[How to complete this task]
Go through the records and copy each line where the word "logic" occurs.

** Source material follows **

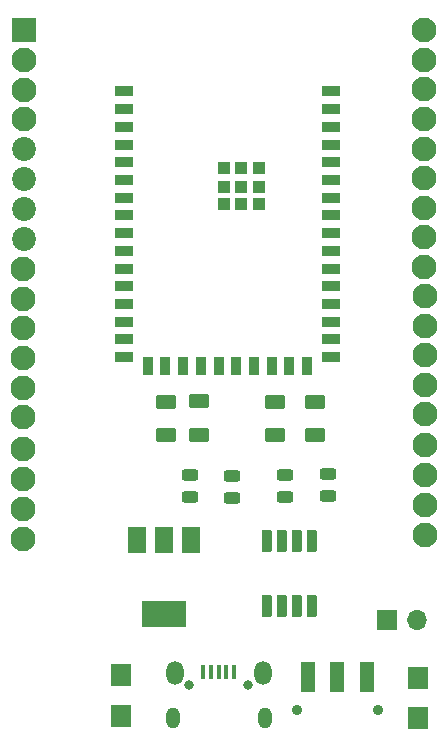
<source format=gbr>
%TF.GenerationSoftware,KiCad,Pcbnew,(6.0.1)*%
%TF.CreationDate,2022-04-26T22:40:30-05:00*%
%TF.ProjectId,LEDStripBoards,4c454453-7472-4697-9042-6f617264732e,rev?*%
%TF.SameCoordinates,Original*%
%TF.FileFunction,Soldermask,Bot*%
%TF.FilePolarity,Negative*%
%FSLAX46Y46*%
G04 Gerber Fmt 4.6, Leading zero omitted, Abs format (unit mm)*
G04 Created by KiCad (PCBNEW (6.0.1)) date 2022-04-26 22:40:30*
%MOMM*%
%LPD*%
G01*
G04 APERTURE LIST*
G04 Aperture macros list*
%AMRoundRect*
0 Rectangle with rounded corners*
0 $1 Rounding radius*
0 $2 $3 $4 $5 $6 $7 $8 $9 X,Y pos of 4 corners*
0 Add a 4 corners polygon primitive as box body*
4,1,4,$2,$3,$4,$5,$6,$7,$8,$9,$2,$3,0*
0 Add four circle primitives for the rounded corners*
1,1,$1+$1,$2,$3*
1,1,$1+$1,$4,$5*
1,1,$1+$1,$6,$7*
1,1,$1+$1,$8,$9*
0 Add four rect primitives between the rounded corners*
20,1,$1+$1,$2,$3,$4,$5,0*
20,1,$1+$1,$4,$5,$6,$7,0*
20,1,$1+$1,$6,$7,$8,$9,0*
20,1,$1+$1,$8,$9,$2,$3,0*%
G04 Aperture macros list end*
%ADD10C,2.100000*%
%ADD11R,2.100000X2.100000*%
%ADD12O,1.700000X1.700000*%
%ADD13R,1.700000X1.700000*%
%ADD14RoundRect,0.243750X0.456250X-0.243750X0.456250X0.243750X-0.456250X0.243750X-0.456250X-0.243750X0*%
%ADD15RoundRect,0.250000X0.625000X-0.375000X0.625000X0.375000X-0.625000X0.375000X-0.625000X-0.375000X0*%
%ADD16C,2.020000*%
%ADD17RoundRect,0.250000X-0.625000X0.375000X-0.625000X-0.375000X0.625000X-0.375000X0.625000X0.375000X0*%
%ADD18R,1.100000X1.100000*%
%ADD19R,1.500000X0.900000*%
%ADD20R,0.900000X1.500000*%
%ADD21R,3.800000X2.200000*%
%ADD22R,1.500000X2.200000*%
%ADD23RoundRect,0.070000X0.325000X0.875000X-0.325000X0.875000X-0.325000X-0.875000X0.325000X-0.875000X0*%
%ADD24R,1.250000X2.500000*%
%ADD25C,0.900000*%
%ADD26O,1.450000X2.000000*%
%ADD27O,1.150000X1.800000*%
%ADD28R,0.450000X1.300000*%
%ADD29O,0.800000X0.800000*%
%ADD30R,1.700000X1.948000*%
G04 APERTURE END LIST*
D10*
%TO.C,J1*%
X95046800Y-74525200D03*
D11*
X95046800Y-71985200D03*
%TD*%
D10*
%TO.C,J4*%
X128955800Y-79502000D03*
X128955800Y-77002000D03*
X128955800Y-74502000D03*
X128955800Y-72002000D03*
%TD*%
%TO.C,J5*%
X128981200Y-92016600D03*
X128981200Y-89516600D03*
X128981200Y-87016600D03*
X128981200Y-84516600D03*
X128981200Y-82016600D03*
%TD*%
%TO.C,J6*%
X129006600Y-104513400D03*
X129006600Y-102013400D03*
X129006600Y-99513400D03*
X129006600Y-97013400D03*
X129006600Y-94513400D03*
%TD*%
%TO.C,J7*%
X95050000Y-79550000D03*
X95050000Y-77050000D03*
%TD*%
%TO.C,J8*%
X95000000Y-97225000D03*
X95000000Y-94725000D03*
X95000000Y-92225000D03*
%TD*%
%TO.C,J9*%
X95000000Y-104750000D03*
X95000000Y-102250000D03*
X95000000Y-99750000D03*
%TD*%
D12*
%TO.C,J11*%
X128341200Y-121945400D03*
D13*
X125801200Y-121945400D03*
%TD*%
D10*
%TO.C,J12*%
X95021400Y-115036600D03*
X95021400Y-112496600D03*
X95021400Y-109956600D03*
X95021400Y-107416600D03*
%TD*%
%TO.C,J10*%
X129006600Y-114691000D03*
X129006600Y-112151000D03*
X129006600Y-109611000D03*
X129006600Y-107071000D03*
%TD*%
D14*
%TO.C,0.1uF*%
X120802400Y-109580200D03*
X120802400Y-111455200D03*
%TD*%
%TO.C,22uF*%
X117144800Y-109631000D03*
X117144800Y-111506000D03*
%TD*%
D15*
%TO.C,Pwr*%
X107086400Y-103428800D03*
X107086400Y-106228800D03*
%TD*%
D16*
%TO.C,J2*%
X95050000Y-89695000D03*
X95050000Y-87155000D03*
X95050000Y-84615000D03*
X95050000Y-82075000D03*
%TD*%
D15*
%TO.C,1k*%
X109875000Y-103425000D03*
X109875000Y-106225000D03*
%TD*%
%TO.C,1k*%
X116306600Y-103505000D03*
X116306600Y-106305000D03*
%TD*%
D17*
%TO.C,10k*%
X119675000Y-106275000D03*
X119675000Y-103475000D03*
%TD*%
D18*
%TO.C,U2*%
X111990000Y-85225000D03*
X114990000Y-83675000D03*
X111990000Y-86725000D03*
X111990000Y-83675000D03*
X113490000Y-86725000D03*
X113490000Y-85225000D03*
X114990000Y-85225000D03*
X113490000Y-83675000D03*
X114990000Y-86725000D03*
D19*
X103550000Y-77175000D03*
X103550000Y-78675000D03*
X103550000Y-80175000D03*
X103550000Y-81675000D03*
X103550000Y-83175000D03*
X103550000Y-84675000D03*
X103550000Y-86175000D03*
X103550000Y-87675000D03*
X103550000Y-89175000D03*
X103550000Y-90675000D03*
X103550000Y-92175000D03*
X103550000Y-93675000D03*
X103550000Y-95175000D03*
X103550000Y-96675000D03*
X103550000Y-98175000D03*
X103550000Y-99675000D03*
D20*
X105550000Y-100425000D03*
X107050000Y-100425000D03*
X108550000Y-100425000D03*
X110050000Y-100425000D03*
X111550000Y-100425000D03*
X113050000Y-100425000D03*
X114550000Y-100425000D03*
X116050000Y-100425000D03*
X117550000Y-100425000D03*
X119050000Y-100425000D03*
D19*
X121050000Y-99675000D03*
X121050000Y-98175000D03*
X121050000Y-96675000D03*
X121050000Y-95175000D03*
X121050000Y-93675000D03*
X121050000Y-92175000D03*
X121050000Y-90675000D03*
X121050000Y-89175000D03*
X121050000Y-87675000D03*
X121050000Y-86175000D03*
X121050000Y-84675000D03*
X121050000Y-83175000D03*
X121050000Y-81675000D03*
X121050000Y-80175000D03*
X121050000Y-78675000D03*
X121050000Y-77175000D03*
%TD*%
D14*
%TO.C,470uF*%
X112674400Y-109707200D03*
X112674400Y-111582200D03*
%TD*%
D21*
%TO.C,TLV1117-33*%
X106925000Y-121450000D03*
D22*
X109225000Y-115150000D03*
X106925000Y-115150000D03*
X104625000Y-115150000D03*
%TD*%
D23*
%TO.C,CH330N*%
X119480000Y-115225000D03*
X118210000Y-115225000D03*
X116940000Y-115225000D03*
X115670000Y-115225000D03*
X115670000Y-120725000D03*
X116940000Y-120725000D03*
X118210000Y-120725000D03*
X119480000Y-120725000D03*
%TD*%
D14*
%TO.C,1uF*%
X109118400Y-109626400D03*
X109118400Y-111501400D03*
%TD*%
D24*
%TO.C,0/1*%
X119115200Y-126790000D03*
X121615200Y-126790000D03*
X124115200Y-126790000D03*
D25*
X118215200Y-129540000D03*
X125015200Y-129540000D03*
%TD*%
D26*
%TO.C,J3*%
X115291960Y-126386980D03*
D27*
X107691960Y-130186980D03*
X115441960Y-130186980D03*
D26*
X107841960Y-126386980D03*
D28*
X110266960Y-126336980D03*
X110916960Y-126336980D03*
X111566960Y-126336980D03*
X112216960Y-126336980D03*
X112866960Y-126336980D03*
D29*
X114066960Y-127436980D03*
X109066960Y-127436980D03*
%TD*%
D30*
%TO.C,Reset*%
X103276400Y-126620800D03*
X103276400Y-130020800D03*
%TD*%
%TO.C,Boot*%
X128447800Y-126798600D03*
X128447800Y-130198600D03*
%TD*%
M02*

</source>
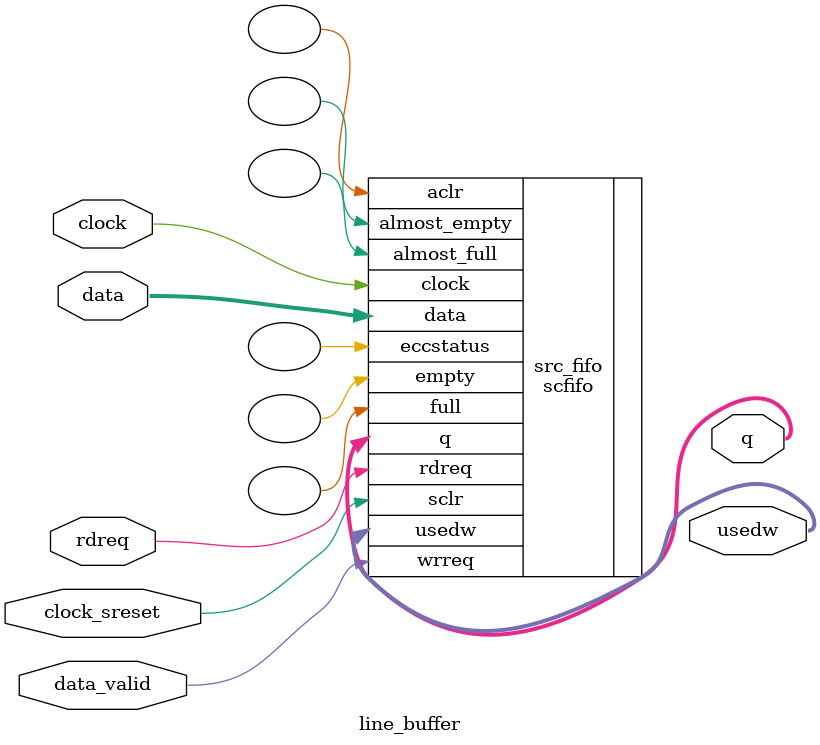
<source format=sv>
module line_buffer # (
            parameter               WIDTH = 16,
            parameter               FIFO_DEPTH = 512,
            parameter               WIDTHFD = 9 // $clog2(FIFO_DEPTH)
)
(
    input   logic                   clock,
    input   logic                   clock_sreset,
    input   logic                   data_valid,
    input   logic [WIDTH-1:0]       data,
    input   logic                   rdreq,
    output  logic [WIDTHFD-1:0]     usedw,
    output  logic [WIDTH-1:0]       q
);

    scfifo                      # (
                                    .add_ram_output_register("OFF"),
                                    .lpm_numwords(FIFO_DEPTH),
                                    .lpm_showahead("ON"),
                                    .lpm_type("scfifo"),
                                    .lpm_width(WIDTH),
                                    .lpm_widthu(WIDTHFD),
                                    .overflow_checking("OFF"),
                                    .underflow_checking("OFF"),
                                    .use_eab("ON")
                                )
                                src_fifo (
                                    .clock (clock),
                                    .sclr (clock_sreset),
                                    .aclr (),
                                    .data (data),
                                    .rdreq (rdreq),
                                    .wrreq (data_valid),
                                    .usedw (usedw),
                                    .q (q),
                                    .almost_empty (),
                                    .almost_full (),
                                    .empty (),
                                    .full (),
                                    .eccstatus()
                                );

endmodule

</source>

** End of Source material **

[Answer space]
    input   logic                   clock,
    input   logic                   clock_sreset,
    input   logic                   data_valid,
    input   logic [WIDTH-1:0]       data,
    input   logic                   rdreq,
    output  logic [WIDTHFD-1:0]     usedw,
    output  logic [WIDTH-1:0]       q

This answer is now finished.